Art d'Afrique, d'Océanie, d'Indonésie et des Amériques
Art d'Afrique, d'Océanie, d'Indonésie et des Amériques
Provenant d'une collection privée, Paris
Lot Closed
December 16, 01:19 PM GMT
Estimate
15,000 - 25,000 EUR
Lot Details
Description
Statue kut, Jaraï, Région des Hauts Plateaux du Centre, Vietnam
haut. haut. 111 cm ; 44 in
Jaraï kut Figure, Central Highlands Region, Vietnam
Galerie Punchinello, Paris
Collection privée, Paris
Les peuples des hauts plateaux Vietnamiens, et plus particulièrement les Jaraï et les bahnar, ornent leurs tombeaux de sculptures en bois fichées dans le sol. Celles-ci sont spécialement sculptées pour la cérémonie « d’abandon de la tombe », au cours de laquelle la famille en deuil adresse ses adieux au défunt avant de le laisser partir pour le monde des esprits et poursuivre le cycle des réincarnations.
Cette cérémonie clos une importante période de deuil pouvant s’étaler sur plusieurs années pendant laquelle la famille du défunt se doit d’observer un certain nombre de règles strictes (veuvage, code vestimentaire et capillaire etc.) avant d’abandonner la tombe et de ne plus y revenir.

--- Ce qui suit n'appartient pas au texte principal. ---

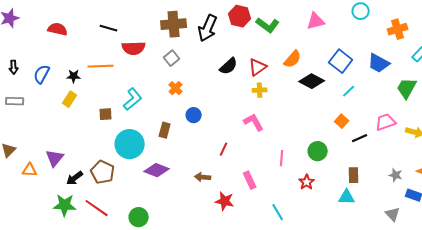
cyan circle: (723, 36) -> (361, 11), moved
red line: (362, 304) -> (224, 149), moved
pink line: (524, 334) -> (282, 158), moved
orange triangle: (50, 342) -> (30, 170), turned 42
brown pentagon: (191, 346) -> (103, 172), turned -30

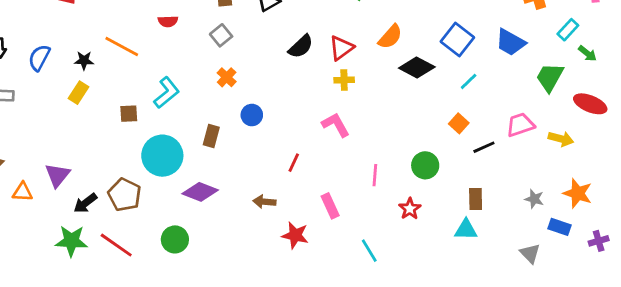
red semicircle: (134, 48) -> (168, 21), size x0.6
orange line: (101, 66) -> (122, 46), turned 30
green circle: (139, 217) -> (175, 239), moved

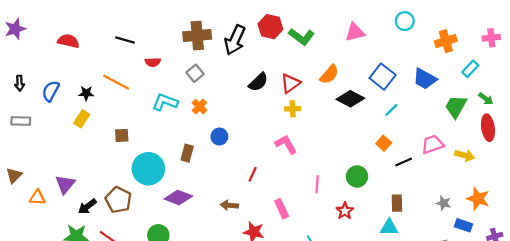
green arrow: (587, 53) -> (486, 99), moved
cyan L-shape: (167, 93) -> (165, 102), moved, turned -120
red ellipse: (590, 104) -> (488, 128), turned 60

Dans ce contexte funéraire les Jaraï ont livré une importante statuaire. En effet, chaque tombes (pouvant regrouper plusieurs dizaines de corps) étaient ornées sur tout leur pourtour de plusieurs dizaines de ces statues. Ces statues adoptaient des poses canoniques bien définies. Si la femme est représentée au travail, dans des positions dynamique, l’homme est lui représenté dans des positions passives, habillé, assis ou debout, les genoux repliés contre le torse, les mains posées sur le visage. Ici, la typologie de la statuaire renvoie à ce type masculin : les jambes repliées contre le buste, les coudes soutenant les genoux les avant-bras remontant sur le visage. Bien que l’iconographie Jaraï n’ai pas été formellement définie, plusieurs hypothèses ont été avancées pour tenter d’en déchiffrer la signification. Selon un mythe, un ancien roi Jaraï fût enterré avec ses serviteurs. Ne restant plus personne pour pleurer, des effigies de ses serviteurs ont été installées afin de représenter les pleurs, et figurer les serviteurs officiant dans l’autre monde. Selon une autre explication, ces effigies ont permis d’éviter les sacrifices humains en les substituant à des sculptures. Pour les ethnologues vietnamiens, la position des genoux fléchis et des bras repliés sur le torse correspond à la position fœtale évoquant la future réincarnation du défunt en un enfant. Enfin, selon les Jaraï eux même, ces sculptures funéraires ont pour but de ne pas laisser l’esprit du défunt (yang atâo) seul après la cérémonie d’abandon.
Découpée dans le bois avec une hache à balancier, la forme de la statue s’inscrit dans la forme du tronc duquel la sculpture a été dégrossie. Les Jaraï ne font que peu de cas de la mimésis. Ce qui importe pour eux n’est pas l’esthétisme de l’objet mais l’accomplissement de sa fonction rituelle et sa valeur de signifiant. Ainsi, les détails du visage ou celui des doigts sont à peine esquissés.
Après la cérémonie de l’abandon, la sculpture est laissée à elle-même et est exposée aux éléments. Certain sculpteur s’attachait à sélectionner des bois plus résistants, plus durs, pour parer aux affres du temps sur la statue. C’est cependant précisément cet aspect raviné, marqué par les années d’exposition en extérieur à la pluie, au soleil et au vent qui saisit aujourd’hui le spectateur et séduit le collectionneur en recherche d’une vanité extra européenne.